February 7, 1942, was a day that changed America. Segregation and discrimination had reached a point that was no longer tolerable, and according to the Pittsburgh Courier, it was time for a campaign. The “Double V Campaign,” as it was called, stood for two victories for black Americans: a victory at home and a victory abroad.
This campaign was orchestrated by the Pittsburgh Courier, a weekly black newspaper that helped influence public opinion among black Americans. According to the Courier‘s February 14th headline, “The Courier’s Double ‘V’ for a double victory campaign gets country-wide support.” This support showed that black America was tired of being oppressed and ready for change. The Double V campaign helped tremendously the plight of black Americans. Blacks everywhere were discriminated against based on their color, and the armed forces at this time was no exception. If blacks were allowed entrance into the army, they were only given menial jobs such as cooks or stewards. The Double V campaign called for integration and for the possibility of fighting for freedom everywhere.
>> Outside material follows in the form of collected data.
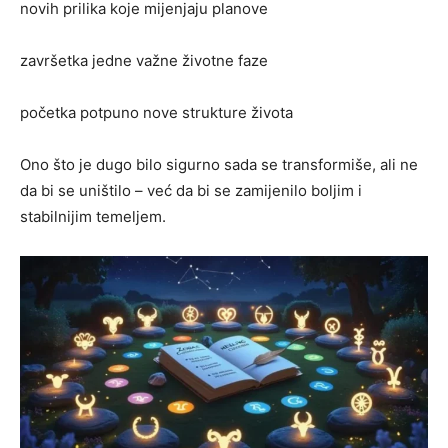
novih prilika koje mijenjaju planove
završetka jedne važne životne faze
početka potpuno nove strukture života
Ono što je dugo bilo sigurno sada se transformiše, ali ne
da bi se uništilo – već da bi se zamijenilo boljim i
stabilnijim temeljem.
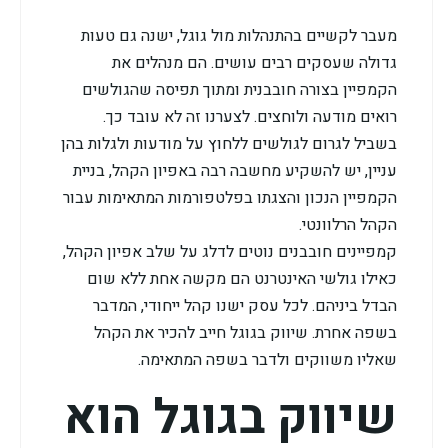
מעבר לקשיים בהתנהלות מול גוגל, ישנה גם טעות
גדולה שעסקים רבים עושים. הם מנהלים את
הקמפיין בצורה חובבנית ומתוך תפיסה שהגולשים
רואים מודעה ולוחצים. לצערנו זה לא עובד כך.
בשביל לגרום לגולשים ללחוץ על מודעות ולגלות בהן
עניין, יש להשקיע מחשבה רבה באפיון הקהל, בניית
הקמפיין הנכון והצגתו בפלטפורמות המתאימות עבור
הקהל הרלוונטי.
קמפיינים חובבנים נוטים לדלג על שלב אפיון הקהל,
כאילו גולשי האינטרנט הם מקשה אחת ללא שום
הבדל ביניהם. לכל עסק ישנו קהל ייחודי, המדבר
בשפה אחרת. שיווק בגוגל חייב להכיר את הקהל
שאליו משווקים ולדבר בשפה המתאימה.
שיווק בגוגל הוא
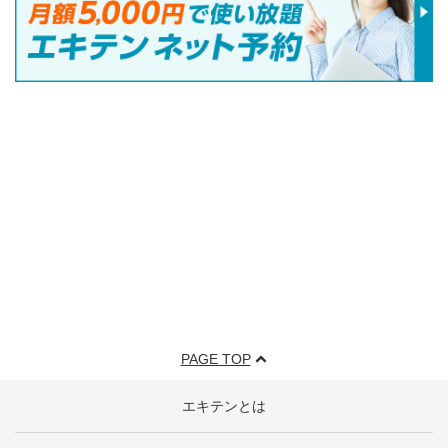
PAGE TOP
エキテンとは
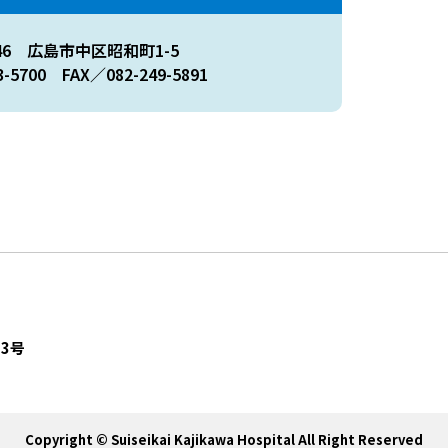
046 広島市中区昭和町1-5
-5700 FAX／082-249-5891
23号
Copyright © Suiseikai Kajikawa Hospital All Right Reserved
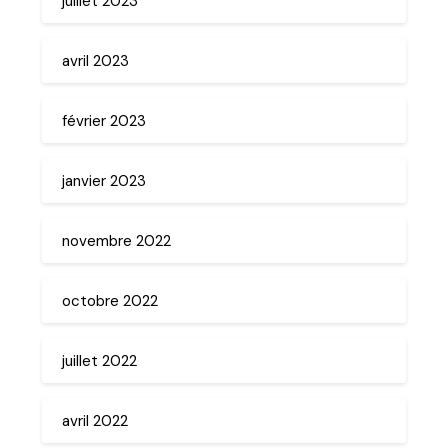
juillet 2023
avril 2023
février 2023
janvier 2023
novembre 2022
octobre 2022
juillet 2022
avril 2022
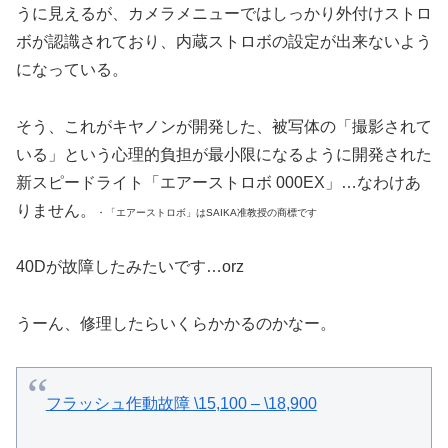
うに見えるが、カメラメニューではしっかり外付けストロ
ボが認識されており、内蔵ストロボの設定が出来ないよう
になっている。
そう、これがキヤノンが開発した、被写体の「撮影されて
いる」という心理的負担が最小限になるように開発された
新スピードライト「エアーストロボ 000EX」…なわけあ
りません。
・「エアーストロボ」はSAIKA准教授の商標です
40Dが故障したみたいです…orz
うーん、修理したらいくらかかるのかなー。
フラッシュ作動故障 \15,100 – \18,900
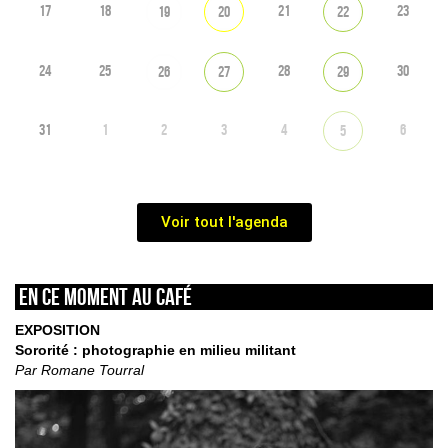
17
18
21
23
19
20
22
24
25
28
30
26
27
29
31
1
2
3
4
6
5
Voir tout l'agenda
En ce moment au café
EXPOSITION
Sororité : photographie en milieu militant
Par Romane Tourral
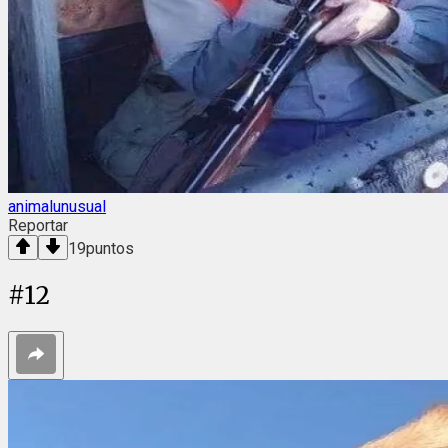
animalunusual
Reportar
19
puntos
#
12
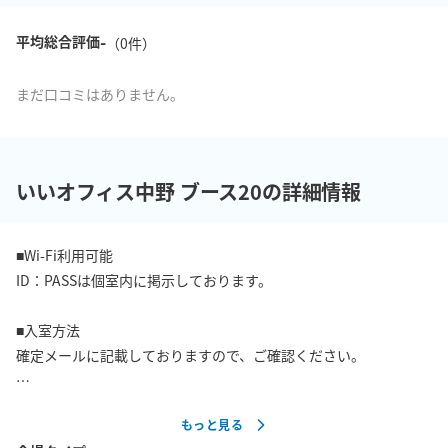
-
平均総合評価
（
0
件）
まだ口コミはありません。
いいオフィス中野 ブース20の詳細情報
■Wi-Fi利用可能

ID：PASSは個室内に掲示しております。

■入室方法

確定メールに記載しておりますので、ご確認ください。

■周辺情報

もっと見る
コンビニ　徒歩1分
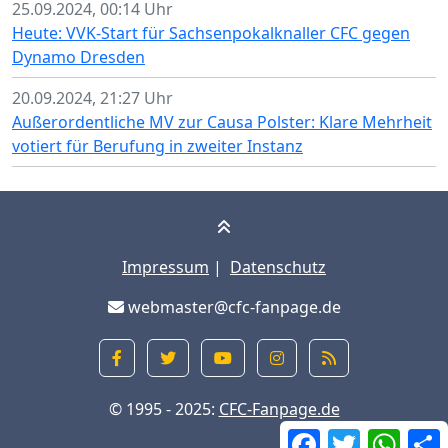
25.09.2024, 00:14 Uhr
Heute: VVK-Start für Sachsenpokalknaller CFC gegen
Dynamo Dresden
20.09.2024, 21:27 Uhr
Außerordentliche MV zur Causa Polster: Klare Mehrheit
votiert für Berufung in zweiter Instanz
Impressum
|
Datenschutz
webmaster@cfc-fanpage.de
© 1995 - 2025:
CFC-Fanpage.de
Facebook
Twitter
What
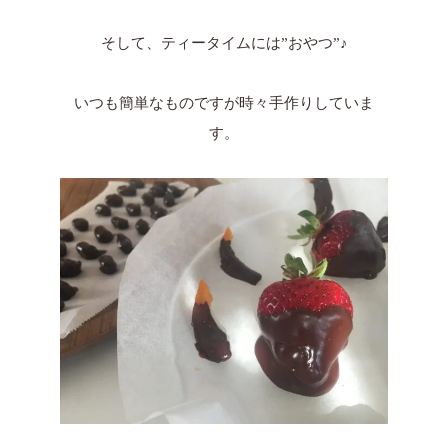
そして、ティータイムには”おやつ”♪
いつも簡単なものですが時々手作りしていま
す。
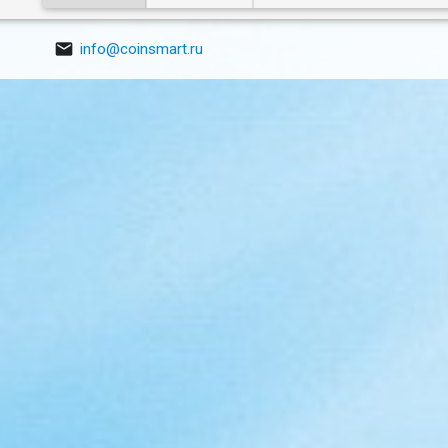

info@coinsmart.ru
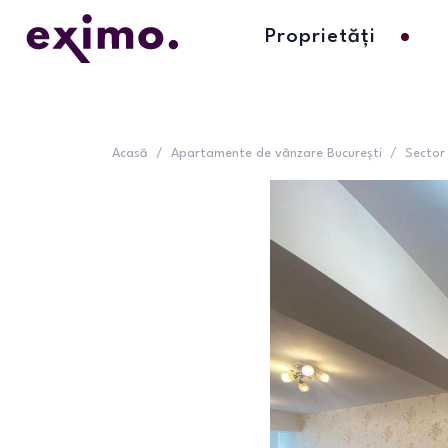
Proprietăți
Acasă
/
Apartamente de vânzare București
/
Sector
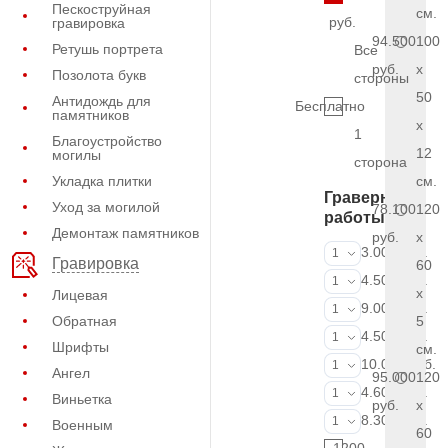
Пескоструйная
см.
руб.
гравировка
94.500
100
Ретушь портрета
Все
руб.
x
Позолота букв
стороны
50
Антидождь для
Бесплатно
памятников
x
1
Благоустройство
12
могилы
сторона
Укладка плитки
см.
Граверные
Уход за могилой
78.100
120
работы
Демонтаж памятников
руб.
x
ФИО и даты (
3.000 руб.
1
Гравировка
60
ФИО и даты (
4.500 руб.
1
x
Лицевая
ФИО и даты (
9.000 руб.
1
Обратная
5
Портрет (Грав
4.500 руб.
1
Шрифты
см.
Портрет (Ручн
10.000 руб.
1
Ангел
95.000
120
Фотокерамик
4.600 руб.
1
Виньетка
руб.
x
Фото на стекл
8.300 руб.
1
Военным
60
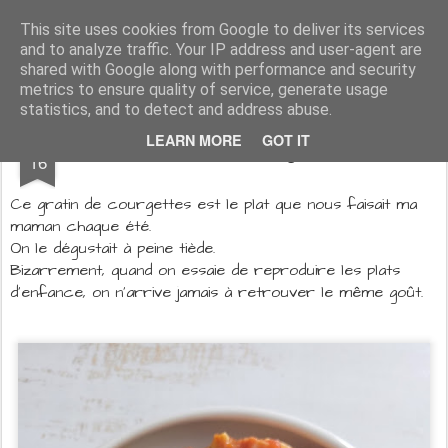
Aux papilles by Virginie
This site uses cookies from Google to deliver its services
and to analyze traffic. Your IP address and user-agent are
shared with Google along with performance and security
metrics to ensure quality of service, generate usage
statistics, and to detect and address abuse.
AUG
LEARN MORE
GOT IT
Gratin de courgettes
16
Ce gratin de courgettes est le plat que nous faisait ma
maman chaque été.
On le dégustait à peine tiède.
Bizarrement, quand on essaie de reproduire les plats
d'enfance, on n'arrive jamais à retrouver le même goût.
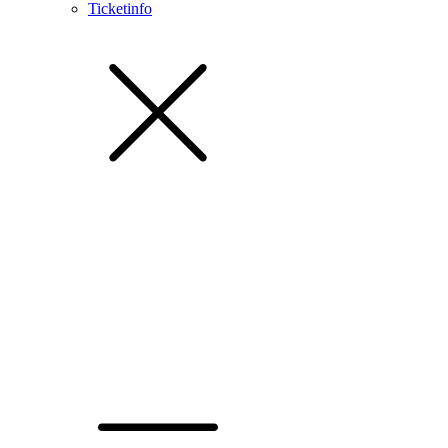
Ticketinfo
The Courierwent on to say in its’ February 14th article, “We, as colored Americans are determined to protect our country, our form of government and the freedoms which we cherish for ourselves and the rest of the world, therefore we have adopted the Double ‘V’ war cry—victory over our enemies at home and victory over our enemies on the battlefields abroad. Thus in our fight for freedom we wage a two-pronged attack against our enslavers at home and those abroad who will enslave us. WE HAVE A STAKE IN THIS FIGHT…WE ARE AMERICANS, TOO!” Not only did the campaign gather blacks together in support of racial equality, but afforded them the opportunity to feel part of a bigger struggle for freedom everywhere. The shared struggles of black America were also felt by black service men in the armed forces. According to Lawrence P. Scott, a black airman in the 99th, and an eventual Tuskegee Airman, “every man in the 99th was aware that the success of the 99th would impact the status of blacks in the Army Air Force and the army as a whole and that each man performed his job as if the race depended on him.” The Pittsburgh Courier helped spread the word and bring African Americans together and fight for their rights after everything they have sacrificed to serve their country and be equal on the home-front.